The records:
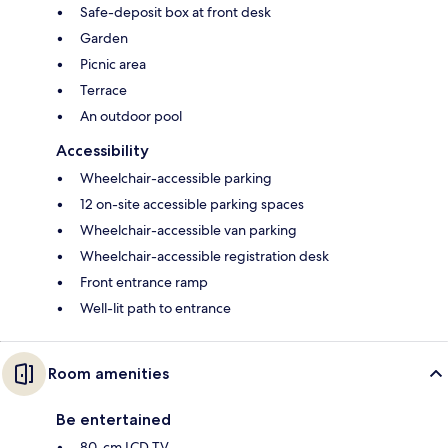
Safe-deposit box at front desk
Garden
Picnic area
Terrace
An outdoor pool
Accessibility
Wheelchair-accessible parking
12 on-site accessible parking spaces
Wheelchair-accessible van parking
Wheelchair-accessible registration desk
Front entrance ramp
Well-lit path to entrance
Room amenities
Be entertained
80-cm LCD TV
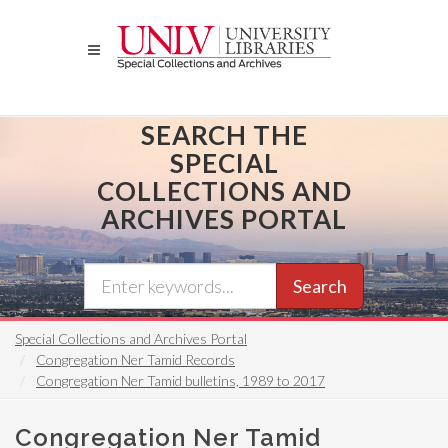
Skip
to
main
content
SEARCH THE
SPECIAL
COLLECTIONS AND
ARCHIVES PORTAL
Search
Special Collections and Archives Portal
Congregation Ner Tamid Records
Congregation Ner Tamid bulletins, 1989 to 2017
Congregation Ner Tamid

Task item:
Keeping the pictures out, output the records from above exactly and completely.

Solution to this exercise:
Safe-deposit box at front desk
Garden
Picnic area
Terrace
An outdoor pool
Accessibility
Wheelchair-accessible parking
12 on-site accessible parking spaces
Wheelchair-accessible van parking
Wheelchair-accessible registration desk
Front entrance ramp
Well-lit path to entrance
Room amenities
Be entertained
80-cm LCD TV
Skip
to
main
content
SEARCH THE
SPECIAL
COLLECTIONS AND
ARCHIVES PORTAL
Search
Special Collections and Archives Portal
Congregation Ner Tamid Records
Congregation Ner Tamid bulletins, 1989 to 2017
Congregation Ner Tamid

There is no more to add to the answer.